• To be done: Render the lines below, from the line with "genus: Elaeagia" through the line with "genus: Octospora", inclusive, as a JSON list of strings with one string per line and blank lines omitted.

== Extracted information

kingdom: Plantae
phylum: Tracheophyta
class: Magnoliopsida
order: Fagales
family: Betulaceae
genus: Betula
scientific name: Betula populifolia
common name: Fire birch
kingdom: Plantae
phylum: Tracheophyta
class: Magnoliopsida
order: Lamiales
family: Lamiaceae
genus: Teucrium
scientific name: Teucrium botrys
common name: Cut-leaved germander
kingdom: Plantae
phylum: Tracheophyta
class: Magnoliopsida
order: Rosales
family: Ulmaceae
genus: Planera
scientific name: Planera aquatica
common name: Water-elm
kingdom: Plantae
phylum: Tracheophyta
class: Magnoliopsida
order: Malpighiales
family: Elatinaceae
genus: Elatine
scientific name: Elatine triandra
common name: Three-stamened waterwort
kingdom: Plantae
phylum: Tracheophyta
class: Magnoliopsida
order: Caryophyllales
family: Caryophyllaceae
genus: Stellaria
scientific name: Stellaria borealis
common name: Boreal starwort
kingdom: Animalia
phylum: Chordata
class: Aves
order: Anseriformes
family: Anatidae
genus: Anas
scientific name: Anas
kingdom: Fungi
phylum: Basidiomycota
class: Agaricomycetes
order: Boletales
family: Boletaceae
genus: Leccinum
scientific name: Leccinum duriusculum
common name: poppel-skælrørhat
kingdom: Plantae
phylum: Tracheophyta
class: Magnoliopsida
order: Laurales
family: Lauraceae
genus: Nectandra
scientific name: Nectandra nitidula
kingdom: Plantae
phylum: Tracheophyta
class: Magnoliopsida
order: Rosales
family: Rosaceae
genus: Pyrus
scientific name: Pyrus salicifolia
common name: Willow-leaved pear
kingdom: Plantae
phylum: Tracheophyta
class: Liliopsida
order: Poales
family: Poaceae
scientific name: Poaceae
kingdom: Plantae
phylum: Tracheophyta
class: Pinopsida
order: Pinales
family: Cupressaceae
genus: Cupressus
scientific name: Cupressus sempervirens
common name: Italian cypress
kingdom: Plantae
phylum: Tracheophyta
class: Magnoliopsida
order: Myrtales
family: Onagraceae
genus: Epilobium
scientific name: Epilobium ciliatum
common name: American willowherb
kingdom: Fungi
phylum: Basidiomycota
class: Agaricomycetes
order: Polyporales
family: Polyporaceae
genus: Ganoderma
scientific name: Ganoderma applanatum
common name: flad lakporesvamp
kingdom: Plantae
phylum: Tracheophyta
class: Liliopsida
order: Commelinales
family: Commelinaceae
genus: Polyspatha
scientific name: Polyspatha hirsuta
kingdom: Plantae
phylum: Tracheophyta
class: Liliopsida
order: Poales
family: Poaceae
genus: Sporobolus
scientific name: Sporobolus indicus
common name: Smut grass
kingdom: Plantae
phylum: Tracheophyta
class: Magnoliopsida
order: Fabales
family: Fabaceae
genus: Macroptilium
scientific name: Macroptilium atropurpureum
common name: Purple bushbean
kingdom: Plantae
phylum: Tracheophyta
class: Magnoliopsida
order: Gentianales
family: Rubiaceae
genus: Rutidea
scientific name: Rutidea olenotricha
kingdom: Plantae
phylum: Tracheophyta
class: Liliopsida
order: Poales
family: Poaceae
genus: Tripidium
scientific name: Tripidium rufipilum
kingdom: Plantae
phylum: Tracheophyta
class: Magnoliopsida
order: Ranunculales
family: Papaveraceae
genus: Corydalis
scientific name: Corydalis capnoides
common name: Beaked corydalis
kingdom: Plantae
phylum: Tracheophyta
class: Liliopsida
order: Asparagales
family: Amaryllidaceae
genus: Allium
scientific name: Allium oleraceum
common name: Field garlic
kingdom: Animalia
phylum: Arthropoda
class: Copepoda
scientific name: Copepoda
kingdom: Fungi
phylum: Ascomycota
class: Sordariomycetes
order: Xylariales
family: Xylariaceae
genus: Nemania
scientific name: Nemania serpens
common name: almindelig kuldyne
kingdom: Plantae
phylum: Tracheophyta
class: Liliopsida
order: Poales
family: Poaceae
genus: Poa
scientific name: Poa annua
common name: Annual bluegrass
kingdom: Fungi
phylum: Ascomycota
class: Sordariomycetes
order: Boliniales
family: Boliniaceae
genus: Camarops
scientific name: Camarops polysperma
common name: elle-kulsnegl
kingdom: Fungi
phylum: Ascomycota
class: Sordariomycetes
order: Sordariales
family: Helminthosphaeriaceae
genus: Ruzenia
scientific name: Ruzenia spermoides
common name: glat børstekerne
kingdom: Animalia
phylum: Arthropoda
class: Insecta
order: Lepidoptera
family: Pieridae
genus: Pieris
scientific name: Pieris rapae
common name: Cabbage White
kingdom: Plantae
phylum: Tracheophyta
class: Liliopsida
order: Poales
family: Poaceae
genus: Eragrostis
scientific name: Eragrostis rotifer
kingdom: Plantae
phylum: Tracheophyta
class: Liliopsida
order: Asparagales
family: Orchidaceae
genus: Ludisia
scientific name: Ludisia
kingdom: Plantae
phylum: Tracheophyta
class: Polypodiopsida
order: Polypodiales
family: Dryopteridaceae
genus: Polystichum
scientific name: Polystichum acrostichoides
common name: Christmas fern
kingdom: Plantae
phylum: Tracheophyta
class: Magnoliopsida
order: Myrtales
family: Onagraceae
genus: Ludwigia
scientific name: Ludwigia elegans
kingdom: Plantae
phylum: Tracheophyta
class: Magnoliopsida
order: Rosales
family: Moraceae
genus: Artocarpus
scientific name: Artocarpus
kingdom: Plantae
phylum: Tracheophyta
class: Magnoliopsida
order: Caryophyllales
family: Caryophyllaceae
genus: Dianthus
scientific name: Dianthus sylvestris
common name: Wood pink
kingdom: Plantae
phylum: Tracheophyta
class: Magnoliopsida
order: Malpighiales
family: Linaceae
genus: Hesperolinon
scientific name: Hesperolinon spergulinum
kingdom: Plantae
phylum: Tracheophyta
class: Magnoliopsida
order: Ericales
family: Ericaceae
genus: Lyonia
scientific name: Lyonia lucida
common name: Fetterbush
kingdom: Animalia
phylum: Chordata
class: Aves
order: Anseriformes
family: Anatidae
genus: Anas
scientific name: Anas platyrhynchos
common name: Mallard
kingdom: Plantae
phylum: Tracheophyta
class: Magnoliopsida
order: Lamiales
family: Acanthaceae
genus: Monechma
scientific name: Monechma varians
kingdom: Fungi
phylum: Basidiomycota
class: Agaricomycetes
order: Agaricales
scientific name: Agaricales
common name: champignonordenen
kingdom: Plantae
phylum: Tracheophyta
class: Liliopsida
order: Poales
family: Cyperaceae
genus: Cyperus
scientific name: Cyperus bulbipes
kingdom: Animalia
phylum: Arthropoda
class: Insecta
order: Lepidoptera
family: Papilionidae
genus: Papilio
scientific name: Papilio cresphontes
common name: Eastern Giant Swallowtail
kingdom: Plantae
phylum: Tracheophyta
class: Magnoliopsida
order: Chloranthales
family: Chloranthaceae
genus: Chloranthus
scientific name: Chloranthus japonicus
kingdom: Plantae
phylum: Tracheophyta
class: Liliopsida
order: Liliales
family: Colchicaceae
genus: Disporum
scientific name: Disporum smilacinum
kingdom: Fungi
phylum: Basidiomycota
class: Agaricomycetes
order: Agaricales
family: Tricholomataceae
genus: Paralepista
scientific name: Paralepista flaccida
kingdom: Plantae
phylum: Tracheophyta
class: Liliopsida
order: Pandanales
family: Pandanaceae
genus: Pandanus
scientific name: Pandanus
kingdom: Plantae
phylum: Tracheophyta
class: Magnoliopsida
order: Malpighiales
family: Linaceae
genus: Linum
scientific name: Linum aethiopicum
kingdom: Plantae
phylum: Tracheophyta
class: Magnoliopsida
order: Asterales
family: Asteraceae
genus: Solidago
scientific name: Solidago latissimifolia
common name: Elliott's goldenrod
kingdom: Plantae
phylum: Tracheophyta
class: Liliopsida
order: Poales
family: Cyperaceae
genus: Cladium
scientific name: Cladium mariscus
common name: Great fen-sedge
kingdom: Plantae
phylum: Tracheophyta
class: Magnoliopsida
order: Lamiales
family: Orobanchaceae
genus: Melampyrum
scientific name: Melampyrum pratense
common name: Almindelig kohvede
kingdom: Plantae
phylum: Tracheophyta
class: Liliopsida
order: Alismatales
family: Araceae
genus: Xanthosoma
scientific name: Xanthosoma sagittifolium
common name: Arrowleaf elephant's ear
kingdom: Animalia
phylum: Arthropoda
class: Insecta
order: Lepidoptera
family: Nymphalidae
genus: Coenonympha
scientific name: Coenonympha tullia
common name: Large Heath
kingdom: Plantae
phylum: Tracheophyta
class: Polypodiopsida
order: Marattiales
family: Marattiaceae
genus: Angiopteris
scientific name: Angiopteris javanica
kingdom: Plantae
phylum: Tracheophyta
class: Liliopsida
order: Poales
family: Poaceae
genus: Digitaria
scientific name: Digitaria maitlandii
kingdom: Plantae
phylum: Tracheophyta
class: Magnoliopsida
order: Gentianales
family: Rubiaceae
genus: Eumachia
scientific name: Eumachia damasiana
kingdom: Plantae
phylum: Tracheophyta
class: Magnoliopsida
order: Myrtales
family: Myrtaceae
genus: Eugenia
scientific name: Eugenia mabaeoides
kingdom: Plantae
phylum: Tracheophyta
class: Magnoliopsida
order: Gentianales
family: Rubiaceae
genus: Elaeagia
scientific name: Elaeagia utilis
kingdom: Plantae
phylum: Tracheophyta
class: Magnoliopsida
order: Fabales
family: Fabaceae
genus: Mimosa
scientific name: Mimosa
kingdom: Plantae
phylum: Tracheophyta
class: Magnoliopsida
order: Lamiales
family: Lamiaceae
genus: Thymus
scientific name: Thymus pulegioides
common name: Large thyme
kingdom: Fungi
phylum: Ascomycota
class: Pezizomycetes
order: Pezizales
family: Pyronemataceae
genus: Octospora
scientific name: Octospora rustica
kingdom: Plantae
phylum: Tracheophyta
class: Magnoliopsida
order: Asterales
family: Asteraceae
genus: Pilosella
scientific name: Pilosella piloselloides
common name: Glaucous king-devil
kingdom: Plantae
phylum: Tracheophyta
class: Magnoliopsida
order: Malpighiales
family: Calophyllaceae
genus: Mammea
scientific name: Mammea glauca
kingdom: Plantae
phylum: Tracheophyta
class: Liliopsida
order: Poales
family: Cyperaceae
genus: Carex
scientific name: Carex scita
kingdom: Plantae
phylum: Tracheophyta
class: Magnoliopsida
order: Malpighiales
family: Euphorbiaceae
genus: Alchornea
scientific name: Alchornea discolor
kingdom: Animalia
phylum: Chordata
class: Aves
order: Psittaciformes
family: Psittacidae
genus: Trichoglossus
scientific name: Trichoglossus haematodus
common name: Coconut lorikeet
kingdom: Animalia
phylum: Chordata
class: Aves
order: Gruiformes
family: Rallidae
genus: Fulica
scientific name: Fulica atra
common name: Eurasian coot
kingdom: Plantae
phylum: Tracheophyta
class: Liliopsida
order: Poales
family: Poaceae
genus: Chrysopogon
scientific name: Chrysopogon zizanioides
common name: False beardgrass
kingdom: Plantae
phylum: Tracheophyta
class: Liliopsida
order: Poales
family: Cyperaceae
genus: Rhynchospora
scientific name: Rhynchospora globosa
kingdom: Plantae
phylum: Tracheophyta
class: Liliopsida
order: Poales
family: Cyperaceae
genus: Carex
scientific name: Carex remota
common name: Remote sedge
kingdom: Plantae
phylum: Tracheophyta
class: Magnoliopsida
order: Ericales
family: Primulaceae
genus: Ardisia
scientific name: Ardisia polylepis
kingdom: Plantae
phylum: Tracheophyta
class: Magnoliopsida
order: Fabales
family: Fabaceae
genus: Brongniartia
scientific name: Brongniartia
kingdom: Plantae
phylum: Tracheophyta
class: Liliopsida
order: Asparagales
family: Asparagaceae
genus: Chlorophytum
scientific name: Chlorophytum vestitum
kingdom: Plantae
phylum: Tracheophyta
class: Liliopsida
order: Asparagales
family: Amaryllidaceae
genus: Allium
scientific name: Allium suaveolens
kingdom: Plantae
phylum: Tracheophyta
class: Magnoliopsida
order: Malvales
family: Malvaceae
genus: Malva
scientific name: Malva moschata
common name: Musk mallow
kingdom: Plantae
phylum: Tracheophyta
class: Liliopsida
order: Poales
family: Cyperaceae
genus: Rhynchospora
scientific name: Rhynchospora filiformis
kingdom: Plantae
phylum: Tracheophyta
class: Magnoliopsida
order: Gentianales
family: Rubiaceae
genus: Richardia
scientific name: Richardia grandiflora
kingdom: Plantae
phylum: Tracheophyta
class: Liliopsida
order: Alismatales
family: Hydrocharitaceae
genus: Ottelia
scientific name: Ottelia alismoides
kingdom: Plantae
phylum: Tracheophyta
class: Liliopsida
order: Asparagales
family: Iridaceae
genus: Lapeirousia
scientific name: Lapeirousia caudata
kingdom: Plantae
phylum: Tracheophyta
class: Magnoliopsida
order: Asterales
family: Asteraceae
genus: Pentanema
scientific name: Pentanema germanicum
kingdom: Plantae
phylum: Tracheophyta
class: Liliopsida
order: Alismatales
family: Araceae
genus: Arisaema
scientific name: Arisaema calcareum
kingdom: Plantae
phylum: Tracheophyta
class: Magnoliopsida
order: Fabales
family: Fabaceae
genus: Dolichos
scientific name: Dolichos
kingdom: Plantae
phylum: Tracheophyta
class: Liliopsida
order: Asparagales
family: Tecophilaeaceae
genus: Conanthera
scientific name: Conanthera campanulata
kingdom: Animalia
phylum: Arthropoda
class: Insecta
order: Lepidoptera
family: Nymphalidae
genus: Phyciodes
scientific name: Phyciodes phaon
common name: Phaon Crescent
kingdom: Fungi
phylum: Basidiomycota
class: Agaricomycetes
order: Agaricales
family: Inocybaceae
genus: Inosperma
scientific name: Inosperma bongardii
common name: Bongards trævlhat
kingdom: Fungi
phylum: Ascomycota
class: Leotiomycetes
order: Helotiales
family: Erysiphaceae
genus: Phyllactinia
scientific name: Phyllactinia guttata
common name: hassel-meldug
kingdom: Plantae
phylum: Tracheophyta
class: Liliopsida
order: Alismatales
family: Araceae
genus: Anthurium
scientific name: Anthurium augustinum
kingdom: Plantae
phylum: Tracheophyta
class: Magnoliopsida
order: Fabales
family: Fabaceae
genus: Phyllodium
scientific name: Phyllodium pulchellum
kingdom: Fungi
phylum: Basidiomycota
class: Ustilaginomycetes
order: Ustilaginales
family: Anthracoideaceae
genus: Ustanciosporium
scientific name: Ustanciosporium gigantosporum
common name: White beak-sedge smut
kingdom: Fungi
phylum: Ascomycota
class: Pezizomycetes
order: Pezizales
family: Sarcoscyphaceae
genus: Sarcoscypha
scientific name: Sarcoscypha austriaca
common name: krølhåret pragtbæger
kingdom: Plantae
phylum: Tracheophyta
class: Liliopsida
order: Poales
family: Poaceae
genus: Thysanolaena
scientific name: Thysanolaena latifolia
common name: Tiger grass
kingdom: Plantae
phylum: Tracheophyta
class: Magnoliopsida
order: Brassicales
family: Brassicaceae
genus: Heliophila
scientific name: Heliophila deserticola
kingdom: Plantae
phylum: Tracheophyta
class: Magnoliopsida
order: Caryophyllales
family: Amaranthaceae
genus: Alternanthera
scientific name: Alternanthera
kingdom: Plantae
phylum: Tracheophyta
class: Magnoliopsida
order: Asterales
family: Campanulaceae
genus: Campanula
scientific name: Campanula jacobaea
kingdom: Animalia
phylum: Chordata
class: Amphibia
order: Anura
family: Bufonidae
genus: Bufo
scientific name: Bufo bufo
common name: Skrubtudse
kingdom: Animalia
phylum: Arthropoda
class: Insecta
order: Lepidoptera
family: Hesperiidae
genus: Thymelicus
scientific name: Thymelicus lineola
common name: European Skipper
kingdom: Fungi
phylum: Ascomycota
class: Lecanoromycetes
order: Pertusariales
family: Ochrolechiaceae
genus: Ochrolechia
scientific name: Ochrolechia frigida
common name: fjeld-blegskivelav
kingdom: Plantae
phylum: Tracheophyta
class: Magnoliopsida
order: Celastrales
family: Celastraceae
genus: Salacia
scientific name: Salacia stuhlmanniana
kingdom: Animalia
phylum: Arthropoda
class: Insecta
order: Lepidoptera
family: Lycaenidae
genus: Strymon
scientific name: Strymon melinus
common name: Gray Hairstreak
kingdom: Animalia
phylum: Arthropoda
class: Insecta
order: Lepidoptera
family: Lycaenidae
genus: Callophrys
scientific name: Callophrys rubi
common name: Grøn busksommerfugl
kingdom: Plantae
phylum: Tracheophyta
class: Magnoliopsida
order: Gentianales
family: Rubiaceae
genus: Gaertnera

====

• Task output:
[
  "genus: Elaeagia",
  "scientific name: Elaeagia utilis",
  "kingdom: Plantae",
  "phylum: Tracheophyta",
  "class: Magnoliopsida",
  "order: Fabales",
  "family: Fabaceae",
  "genus: Mimosa",
  "scientific name: Mimosa",
  "kingdom: Plantae",
  "phylum: Tracheophyta",
  "class: Magnoliopsida",
  "order: Lamiales",
  "family: Lamiaceae",
  "genus: Thymus",
  "scientific name: Thymus pulegioides",
  "common name: Large thyme",
  "kingdom: Fungi",
  "phylum: Ascomycota",
  "class: Pezizomycetes",
  "order: Pezizales",
  "family: Pyronemataceae",
  "genus: Octospora"
]